EXERCISE DETAILS: Output every entry exactly as written.

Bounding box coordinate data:

──────────────────────────────

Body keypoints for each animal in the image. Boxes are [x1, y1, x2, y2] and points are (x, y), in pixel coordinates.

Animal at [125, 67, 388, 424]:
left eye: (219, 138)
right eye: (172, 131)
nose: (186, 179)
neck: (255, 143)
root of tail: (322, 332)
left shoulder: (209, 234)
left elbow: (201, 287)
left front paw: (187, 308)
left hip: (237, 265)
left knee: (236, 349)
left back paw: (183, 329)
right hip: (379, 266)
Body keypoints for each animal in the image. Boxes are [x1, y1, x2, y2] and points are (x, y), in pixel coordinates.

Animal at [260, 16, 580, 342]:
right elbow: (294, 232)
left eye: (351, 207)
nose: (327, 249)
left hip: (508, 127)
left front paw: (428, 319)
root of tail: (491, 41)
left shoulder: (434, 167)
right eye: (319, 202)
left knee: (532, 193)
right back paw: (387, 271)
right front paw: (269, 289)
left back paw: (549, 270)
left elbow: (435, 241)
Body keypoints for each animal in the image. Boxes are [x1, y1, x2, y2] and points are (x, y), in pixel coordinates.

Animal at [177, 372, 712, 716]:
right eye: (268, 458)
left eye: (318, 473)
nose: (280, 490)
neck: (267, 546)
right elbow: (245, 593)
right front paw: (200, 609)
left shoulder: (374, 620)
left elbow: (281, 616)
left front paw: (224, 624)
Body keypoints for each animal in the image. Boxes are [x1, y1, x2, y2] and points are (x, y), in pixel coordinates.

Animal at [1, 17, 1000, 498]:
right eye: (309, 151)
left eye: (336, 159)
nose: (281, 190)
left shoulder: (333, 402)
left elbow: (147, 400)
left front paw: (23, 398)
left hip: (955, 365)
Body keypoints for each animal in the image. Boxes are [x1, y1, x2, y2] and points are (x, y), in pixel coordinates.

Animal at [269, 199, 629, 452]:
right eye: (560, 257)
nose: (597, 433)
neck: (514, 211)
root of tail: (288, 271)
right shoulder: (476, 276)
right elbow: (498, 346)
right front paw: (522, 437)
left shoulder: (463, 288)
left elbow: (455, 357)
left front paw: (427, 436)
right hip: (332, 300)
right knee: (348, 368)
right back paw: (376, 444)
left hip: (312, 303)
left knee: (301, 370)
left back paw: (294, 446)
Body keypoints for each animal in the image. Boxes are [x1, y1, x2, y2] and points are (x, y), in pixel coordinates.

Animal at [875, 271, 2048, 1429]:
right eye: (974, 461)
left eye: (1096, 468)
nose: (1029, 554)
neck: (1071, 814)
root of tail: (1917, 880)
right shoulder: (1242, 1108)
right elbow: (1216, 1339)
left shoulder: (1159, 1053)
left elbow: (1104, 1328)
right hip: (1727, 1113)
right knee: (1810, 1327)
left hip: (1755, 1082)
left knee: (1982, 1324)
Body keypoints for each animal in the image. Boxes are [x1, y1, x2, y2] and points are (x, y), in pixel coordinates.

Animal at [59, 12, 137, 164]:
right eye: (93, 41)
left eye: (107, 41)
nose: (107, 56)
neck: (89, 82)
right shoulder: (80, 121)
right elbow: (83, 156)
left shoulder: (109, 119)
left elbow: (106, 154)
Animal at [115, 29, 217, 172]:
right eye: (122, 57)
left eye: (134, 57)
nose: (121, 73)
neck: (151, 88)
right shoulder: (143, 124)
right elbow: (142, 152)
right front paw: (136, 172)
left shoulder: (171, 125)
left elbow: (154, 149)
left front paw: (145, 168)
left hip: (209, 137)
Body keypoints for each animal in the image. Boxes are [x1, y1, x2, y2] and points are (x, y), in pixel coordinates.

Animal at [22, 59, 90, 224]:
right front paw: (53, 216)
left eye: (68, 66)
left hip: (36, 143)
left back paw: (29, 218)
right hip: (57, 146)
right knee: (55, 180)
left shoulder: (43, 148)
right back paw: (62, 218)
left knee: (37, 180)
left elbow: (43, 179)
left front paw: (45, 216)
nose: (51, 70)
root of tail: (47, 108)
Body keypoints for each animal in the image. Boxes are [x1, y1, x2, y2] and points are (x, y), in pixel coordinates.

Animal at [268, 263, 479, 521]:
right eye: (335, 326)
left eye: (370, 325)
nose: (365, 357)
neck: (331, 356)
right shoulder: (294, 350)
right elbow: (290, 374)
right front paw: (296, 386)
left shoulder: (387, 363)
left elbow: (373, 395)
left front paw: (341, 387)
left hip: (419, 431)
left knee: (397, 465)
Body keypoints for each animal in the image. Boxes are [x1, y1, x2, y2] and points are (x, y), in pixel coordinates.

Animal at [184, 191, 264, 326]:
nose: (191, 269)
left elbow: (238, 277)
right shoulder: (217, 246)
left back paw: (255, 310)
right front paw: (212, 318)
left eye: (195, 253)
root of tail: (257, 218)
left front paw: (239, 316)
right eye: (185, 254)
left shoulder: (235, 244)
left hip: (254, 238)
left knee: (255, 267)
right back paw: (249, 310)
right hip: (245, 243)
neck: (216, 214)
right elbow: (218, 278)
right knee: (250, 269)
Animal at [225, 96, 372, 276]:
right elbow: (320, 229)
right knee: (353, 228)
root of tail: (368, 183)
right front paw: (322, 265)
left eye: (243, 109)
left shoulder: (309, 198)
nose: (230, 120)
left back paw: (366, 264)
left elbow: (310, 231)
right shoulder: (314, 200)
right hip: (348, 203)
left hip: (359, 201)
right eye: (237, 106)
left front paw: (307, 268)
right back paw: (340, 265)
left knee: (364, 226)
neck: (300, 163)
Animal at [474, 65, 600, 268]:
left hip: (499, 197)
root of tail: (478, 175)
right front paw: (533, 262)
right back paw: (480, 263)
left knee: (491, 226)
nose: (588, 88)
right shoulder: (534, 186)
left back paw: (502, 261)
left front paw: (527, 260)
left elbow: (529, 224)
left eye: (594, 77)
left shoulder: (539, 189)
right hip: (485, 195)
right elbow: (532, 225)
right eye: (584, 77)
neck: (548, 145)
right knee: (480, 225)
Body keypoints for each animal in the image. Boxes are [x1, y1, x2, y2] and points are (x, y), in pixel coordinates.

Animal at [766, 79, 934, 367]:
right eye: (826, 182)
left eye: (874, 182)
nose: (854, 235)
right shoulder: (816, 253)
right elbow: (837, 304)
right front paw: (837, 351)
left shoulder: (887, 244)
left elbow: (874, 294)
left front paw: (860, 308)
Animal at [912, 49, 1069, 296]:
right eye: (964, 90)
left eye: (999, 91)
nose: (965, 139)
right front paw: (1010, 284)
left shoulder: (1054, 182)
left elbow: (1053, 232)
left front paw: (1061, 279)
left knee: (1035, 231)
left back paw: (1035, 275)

──────────────────────────────

ANSWER SPACE:
Body keypoints for each animal in the image. Boxes are [x1, y1, x2, y2] and points are (x, y), in pixel coordinates.

Animal at [125, 67, 388, 424]:
left eye: (219, 138)
right eye: (172, 131)
nose: (186, 179)
neck: (255, 143)
root of tail: (322, 332)
left shoulder: (209, 234)
left elbow: (201, 287)
left front paw: (187, 308)
left hip: (237, 265)
left knee: (236, 349)
left back paw: (183, 329)
right hip: (379, 266)
Body keypoints for each animal in the image. Boxes are [x1, y1, x2, y2] and points are (x, y), in pixel coordinates.

Animal at [260, 16, 580, 342]:
right elbow: (294, 232)
left eye: (351, 207)
nose: (327, 249)
left hip: (508, 127)
left front paw: (428, 319)
root of tail: (491, 41)
left shoulder: (434, 167)
right eye: (319, 202)
left knee: (532, 193)
right back paw: (387, 271)
right front paw: (269, 289)
left back paw: (549, 270)
left elbow: (435, 241)
Body keypoints for each animal in the image. Boxes are [x1, y1, x2, y2] and points are (x, y), in pixel coordinates.

Animal at [177, 372, 712, 716]:
right eye: (268, 458)
left eye: (318, 473)
nose: (280, 490)
neck: (267, 546)
right elbow: (245, 593)
right front paw: (200, 609)
left shoulder: (374, 620)
left elbow: (281, 616)
left front paw: (224, 624)
Body keypoints for each animal in the image. Boxes are [x1, y1, x2, y2] and points are (x, y), in pixel coordinates.

Animal at [1, 17, 1000, 498]:
right eye: (309, 151)
left eye: (336, 159)
nose: (281, 190)
left shoulder: (333, 402)
left elbow: (147, 400)
left front paw: (23, 398)
left hip: (955, 365)
Body keypoints for each animal in the image. Boxes are [x1, y1, x2, y2] and points are (x, y), in pixel coordinates.

Animal at [269, 199, 629, 452]:
right eye: (560, 257)
nose: (597, 433)
neck: (514, 211)
root of tail: (288, 271)
right shoulder: (476, 276)
right elbow: (498, 346)
right front paw: (522, 437)
left shoulder: (463, 288)
left elbow: (455, 357)
left front paw: (427, 436)
right hip: (332, 300)
right knee: (348, 368)
right back paw: (376, 444)
left hip: (312, 303)
left knee: (301, 370)
left back paw: (294, 446)
Body keypoints for each animal in the image. Boxes are [x1, y1, x2, y2] and points are (x, y), in pixel coordinates.

Animal at [875, 271, 2048, 1429]:
right eye: (974, 461)
left eye: (1096, 468)
nose: (1029, 554)
neck: (1071, 814)
root of tail: (1917, 880)
right shoulder: (1242, 1108)
right elbow: (1216, 1339)
left shoulder: (1159, 1053)
left elbow: (1104, 1328)
right hip: (1727, 1113)
right knee: (1810, 1327)
left hip: (1755, 1082)
left knee: (1982, 1324)
Body keypoints for each animal in the image. Boxes are [x1, y1, x2, y2] and points are (x, y), in pixel coordinates.

Animal at [59, 12, 137, 164]:
right eye: (93, 41)
left eye: (107, 41)
nose: (107, 56)
neck: (89, 82)
right shoulder: (80, 121)
right elbow: (83, 156)
left shoulder: (109, 119)
left elbow: (106, 154)
Animal at [115, 29, 217, 172]:
right eye: (122, 57)
left eye: (134, 57)
nose: (121, 73)
neck: (151, 88)
right shoulder: (143, 124)
right elbow: (142, 152)
right front paw: (136, 172)
left shoulder: (171, 125)
left elbow: (154, 149)
left front paw: (145, 168)
left hip: (209, 137)
Body keypoints for each animal in the image. Boxes are [x1, y1, x2, y2] and points are (x, y), in pixel coordinates.

Animal at [22, 59, 90, 224]:
right front paw: (53, 216)
left eye: (68, 66)
left hip: (36, 143)
left back paw: (29, 218)
right hip: (57, 146)
right knee: (55, 180)
left shoulder: (43, 148)
right back paw: (62, 218)
left knee: (37, 180)
left elbow: (43, 179)
left front paw: (45, 216)
nose: (51, 70)
root of tail: (47, 108)
Body keypoints for each animal in the image. Boxes are [x1, y1, x2, y2] and points are (x, y), in pixel coordinates.

Animal at [268, 263, 479, 521]:
right eye: (335, 326)
left eye: (370, 325)
nose: (365, 357)
neck: (331, 356)
right shoulder: (294, 350)
right elbow: (290, 374)
right front paw: (296, 386)
left shoulder: (387, 363)
left elbow: (373, 395)
left front paw: (341, 387)
left hip: (419, 431)
left knee: (397, 465)
Body keypoints for each animal in the image. Boxes are [x1, y1, x2, y2] and points are (x, y), in pixel coordinates.

Animal at [184, 191, 264, 326]:
nose: (191, 269)
left elbow: (238, 277)
right shoulder: (217, 246)
left back paw: (255, 310)
right front paw: (212, 318)
left eye: (195, 253)
root of tail: (257, 218)
left front paw: (239, 316)
right eye: (185, 254)
left shoulder: (235, 244)
left hip: (254, 238)
left knee: (255, 267)
right back paw: (249, 310)
right hip: (245, 243)
neck: (216, 214)
right elbow: (218, 278)
right knee: (250, 269)
Animal at [225, 96, 372, 276]:
right elbow: (320, 229)
right knee: (353, 228)
root of tail: (368, 183)
right front paw: (322, 265)
left eye: (243, 109)
left shoulder: (309, 198)
nose: (230, 120)
left back paw: (366, 264)
left elbow: (310, 231)
right shoulder: (314, 200)
right hip: (348, 203)
left hip: (359, 201)
right eye: (237, 106)
left front paw: (307, 268)
right back paw: (340, 265)
left knee: (364, 226)
neck: (300, 163)
Animal at [474, 65, 600, 268]:
left hip: (499, 197)
root of tail: (478, 175)
right front paw: (533, 262)
right back paw: (480, 263)
left knee: (491, 226)
nose: (588, 88)
right shoulder: (534, 186)
left back paw: (502, 261)
left front paw: (527, 260)
left elbow: (529, 224)
left eye: (594, 77)
left shoulder: (539, 189)
right hip: (485, 195)
right elbow: (532, 225)
right eye: (584, 77)
neck: (548, 145)
right knee: (480, 225)
Body keypoints for each animal in the image. Boxes are [x1, y1, x2, y2] and points are (x, y), in pixel coordinates.

Animal at [766, 79, 934, 367]:
right eye: (826, 182)
left eye: (874, 182)
nose: (854, 235)
right shoulder: (816, 253)
right elbow: (837, 304)
right front paw: (837, 351)
left shoulder: (887, 244)
left elbow: (874, 294)
left front paw: (860, 308)
Animal at [912, 49, 1069, 296]:
right eye: (964, 90)
left eye: (999, 91)
nose: (965, 139)
right front paw: (1010, 284)
left shoulder: (1054, 182)
left elbow: (1053, 232)
left front paw: (1061, 279)
left knee: (1035, 231)
left back paw: (1035, 275)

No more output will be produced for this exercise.